Assuming the cost accountant navigates the landmines mentioned above, there is one other major fallacy in their way, especially for "stock" items (items on hand in inventory or on the item master). I'll walk you through the typical life cycle of a billable stock supply item:

  1. Item is added to supply chain item master.
  2. Item is added to charge master and the charge is determined using markup schedule.
  3. Item charge is increased during the annual charge (price) increase.
  4. Repeat step 3 every year.

Can you see what is wrong with this process? Once the item is in the domain of revenue cycle, the charge is increased annually with no respect to the item's current cost. The relationship between item cost and item charge has been decoupled.
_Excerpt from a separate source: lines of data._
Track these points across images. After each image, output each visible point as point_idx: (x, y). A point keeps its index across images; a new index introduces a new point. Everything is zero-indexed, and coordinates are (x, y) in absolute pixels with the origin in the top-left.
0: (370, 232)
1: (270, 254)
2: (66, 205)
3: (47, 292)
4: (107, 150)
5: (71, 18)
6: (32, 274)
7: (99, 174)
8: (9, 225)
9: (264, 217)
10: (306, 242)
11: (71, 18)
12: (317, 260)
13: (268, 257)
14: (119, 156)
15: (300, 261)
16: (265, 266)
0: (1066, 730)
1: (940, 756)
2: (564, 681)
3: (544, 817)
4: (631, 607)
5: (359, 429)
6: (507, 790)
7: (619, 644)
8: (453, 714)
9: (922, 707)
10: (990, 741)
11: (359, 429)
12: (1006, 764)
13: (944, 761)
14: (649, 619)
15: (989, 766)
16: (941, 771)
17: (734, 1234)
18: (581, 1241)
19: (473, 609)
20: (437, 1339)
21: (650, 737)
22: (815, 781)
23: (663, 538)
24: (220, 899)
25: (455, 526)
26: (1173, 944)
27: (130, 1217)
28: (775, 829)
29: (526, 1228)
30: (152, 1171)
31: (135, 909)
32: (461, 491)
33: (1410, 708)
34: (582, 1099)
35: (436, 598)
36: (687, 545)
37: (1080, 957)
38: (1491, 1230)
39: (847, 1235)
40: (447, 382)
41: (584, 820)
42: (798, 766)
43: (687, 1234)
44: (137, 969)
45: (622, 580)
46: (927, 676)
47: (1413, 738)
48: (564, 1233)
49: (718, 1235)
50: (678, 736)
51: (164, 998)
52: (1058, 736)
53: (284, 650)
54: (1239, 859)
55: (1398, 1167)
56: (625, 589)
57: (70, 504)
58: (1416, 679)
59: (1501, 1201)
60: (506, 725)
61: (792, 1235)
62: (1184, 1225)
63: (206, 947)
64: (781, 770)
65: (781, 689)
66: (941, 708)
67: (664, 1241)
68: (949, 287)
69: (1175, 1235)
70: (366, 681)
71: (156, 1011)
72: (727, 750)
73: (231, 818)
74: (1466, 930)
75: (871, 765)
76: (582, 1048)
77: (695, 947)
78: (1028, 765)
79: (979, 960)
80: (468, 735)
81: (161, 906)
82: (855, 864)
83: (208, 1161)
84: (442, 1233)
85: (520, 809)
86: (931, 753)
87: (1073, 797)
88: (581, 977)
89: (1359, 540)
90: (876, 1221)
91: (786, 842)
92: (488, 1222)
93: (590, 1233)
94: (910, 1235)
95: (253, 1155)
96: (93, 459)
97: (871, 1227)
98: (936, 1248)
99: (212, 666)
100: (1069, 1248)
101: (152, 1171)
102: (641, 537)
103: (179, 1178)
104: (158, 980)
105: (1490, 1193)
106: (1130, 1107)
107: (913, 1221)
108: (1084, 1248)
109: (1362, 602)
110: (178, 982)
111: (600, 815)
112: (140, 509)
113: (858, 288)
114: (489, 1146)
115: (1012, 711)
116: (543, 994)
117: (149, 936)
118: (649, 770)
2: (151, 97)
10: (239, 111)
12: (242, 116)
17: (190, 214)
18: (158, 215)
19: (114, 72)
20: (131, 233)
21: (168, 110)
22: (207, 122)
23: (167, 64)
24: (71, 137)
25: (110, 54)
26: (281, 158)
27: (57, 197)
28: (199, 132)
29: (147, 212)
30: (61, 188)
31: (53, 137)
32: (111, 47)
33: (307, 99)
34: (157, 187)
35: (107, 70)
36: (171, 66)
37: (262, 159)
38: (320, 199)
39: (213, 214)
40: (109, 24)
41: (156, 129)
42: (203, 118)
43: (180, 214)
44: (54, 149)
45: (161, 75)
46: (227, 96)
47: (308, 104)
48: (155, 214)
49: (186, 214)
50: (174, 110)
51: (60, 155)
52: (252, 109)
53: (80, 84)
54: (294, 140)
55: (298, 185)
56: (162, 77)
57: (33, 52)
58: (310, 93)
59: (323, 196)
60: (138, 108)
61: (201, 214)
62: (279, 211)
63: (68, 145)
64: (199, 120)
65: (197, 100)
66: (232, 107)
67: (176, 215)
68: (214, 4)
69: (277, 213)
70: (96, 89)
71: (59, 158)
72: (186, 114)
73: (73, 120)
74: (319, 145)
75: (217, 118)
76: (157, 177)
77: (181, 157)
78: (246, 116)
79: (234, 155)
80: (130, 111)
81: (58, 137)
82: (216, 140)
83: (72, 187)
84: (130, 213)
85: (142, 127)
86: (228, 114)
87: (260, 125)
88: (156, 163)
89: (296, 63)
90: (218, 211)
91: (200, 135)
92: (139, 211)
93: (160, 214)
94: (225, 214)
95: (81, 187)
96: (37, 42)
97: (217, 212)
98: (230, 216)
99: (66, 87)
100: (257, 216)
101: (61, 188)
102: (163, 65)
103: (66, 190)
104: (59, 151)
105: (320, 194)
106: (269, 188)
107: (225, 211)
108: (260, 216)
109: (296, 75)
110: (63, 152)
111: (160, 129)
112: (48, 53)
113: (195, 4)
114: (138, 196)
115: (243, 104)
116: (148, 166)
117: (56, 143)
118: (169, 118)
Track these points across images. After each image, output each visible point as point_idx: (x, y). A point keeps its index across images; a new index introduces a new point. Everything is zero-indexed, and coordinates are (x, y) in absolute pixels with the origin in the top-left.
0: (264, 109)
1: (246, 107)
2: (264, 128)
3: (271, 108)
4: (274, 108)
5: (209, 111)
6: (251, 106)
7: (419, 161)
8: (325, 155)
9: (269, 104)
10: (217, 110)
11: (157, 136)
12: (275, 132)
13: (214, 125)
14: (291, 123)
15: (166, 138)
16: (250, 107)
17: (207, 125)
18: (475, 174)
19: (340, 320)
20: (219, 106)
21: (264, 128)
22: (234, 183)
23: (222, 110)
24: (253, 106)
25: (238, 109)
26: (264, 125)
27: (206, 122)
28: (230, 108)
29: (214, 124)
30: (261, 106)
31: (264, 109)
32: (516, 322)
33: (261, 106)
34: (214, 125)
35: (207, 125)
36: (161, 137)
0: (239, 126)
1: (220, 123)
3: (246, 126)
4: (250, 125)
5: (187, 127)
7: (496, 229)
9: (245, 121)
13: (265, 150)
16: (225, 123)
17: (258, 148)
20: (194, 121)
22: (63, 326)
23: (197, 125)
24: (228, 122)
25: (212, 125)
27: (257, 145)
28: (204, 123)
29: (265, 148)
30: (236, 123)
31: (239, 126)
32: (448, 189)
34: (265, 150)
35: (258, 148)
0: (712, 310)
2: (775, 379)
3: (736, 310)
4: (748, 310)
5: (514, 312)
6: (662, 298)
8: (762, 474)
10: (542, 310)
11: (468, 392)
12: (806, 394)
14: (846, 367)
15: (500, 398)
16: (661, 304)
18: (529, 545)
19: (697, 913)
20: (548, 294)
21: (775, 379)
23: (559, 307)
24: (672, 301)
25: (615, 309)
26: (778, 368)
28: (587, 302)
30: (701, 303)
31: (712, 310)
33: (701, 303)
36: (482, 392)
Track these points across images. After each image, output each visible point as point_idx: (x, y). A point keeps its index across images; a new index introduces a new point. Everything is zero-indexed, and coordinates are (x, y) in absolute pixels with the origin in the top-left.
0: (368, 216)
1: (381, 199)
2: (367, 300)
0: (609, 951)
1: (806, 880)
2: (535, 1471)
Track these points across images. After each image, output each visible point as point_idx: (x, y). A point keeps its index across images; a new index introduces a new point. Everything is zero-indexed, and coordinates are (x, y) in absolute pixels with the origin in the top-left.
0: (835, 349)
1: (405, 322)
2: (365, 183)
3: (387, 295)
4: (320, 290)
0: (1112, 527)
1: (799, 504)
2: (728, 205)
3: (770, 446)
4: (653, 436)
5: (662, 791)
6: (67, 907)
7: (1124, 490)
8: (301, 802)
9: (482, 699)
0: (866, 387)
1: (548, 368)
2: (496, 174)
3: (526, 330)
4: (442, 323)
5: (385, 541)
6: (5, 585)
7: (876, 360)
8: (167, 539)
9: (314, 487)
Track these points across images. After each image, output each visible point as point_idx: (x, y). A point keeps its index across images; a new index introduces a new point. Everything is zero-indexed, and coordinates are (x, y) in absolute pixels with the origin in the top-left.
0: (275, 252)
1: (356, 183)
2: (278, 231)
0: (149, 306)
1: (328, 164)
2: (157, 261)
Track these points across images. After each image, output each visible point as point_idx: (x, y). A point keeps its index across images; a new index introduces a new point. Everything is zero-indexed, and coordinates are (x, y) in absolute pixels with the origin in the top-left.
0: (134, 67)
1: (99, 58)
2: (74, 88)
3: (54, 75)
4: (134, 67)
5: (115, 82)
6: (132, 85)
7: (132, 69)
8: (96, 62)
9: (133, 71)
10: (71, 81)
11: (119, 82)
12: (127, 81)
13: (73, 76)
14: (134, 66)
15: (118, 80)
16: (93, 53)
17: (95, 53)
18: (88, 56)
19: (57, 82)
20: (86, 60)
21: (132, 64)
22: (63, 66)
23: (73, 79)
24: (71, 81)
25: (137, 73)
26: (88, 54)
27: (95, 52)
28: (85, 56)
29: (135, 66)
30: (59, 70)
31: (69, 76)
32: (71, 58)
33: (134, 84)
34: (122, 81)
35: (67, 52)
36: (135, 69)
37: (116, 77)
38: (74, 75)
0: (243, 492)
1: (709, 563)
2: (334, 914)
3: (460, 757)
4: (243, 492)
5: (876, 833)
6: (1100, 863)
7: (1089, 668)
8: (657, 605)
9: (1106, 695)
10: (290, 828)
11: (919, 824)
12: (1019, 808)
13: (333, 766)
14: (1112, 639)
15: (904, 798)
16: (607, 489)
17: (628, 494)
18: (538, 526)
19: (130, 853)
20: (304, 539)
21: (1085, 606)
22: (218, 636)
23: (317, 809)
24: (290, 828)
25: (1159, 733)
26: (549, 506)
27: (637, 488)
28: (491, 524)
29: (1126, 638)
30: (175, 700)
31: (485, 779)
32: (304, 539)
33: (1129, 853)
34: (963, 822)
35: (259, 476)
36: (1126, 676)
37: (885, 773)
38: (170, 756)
If your charge increases are not at the same rate of cost increases of your item, the now current markup schedule with respect to that item is null and void. The longer the item has been in inventory or in the item master, the further out of alignment with your markup schedule it will be. I've seen effective markups of 1000% or more because of compounding revenue increases. The cost accountant will never be able to "back into" the item cost with any degree of accuracy.

 

Conclusion: Understand Your Data

 

I know I've painted a bleak picture, and there's very little a cost accountant can do to mitigate these issues in the short term, except this: assess and understand the quality of your data. Know which data elements are reliable and which are not. If your cardiac supply cost data is built by backing out charge markups, then be certain to share the data with many caveats and disclaimers. Longer term, educate your Accounting, Finance, Supply Chain and Revenue Cycle leaders on the fundamentals of cost accounting (aka "managerial accounting"). Impress upon them that you are the "tail of dog". And wrangle your way onto the next ERP upgrade steering committee!